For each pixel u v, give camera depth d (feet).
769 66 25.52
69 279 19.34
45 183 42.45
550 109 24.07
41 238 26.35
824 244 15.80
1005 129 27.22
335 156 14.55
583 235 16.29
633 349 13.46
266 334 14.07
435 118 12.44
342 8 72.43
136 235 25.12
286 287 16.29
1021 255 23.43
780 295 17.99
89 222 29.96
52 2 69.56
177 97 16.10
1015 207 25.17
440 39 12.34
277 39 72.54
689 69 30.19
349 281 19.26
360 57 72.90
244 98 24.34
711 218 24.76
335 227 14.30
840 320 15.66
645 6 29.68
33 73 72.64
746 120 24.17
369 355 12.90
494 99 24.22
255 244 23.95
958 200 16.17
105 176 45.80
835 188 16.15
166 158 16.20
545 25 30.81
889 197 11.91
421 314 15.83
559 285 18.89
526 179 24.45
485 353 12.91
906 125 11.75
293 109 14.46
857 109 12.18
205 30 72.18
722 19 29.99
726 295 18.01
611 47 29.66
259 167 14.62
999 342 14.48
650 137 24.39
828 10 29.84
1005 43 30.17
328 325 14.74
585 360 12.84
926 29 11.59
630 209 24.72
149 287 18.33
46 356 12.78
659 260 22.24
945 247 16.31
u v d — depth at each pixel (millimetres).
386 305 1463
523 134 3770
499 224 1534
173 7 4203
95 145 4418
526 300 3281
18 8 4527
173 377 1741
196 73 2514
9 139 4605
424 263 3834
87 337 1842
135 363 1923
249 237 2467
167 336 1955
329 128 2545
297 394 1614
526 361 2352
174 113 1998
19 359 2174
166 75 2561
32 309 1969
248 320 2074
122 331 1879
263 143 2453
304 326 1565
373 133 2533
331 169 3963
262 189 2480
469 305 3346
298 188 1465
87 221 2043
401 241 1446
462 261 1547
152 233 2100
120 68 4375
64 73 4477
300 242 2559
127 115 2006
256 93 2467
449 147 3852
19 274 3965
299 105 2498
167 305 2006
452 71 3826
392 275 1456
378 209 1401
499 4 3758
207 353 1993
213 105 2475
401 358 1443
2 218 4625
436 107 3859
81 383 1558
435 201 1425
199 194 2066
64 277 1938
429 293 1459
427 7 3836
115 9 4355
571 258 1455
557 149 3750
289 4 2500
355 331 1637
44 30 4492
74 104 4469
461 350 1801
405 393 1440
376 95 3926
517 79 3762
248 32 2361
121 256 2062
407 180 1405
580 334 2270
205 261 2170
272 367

___

— EXERCISE DETAILS —
Transcribe the records above exactly, from the opening line down to and including the line with "711 218 24.76".

— FINISHED EXERCISE —
For each pixel u v, give camera depth d (feet).
769 66 25.52
69 279 19.34
45 183 42.45
550 109 24.07
41 238 26.35
824 244 15.80
1005 129 27.22
335 156 14.55
583 235 16.29
633 349 13.46
266 334 14.07
435 118 12.44
342 8 72.43
136 235 25.12
286 287 16.29
1021 255 23.43
780 295 17.99
89 222 29.96
52 2 69.56
177 97 16.10
1015 207 25.17
440 39 12.34
277 39 72.54
689 69 30.19
349 281 19.26
360 57 72.90
244 98 24.34
711 218 24.76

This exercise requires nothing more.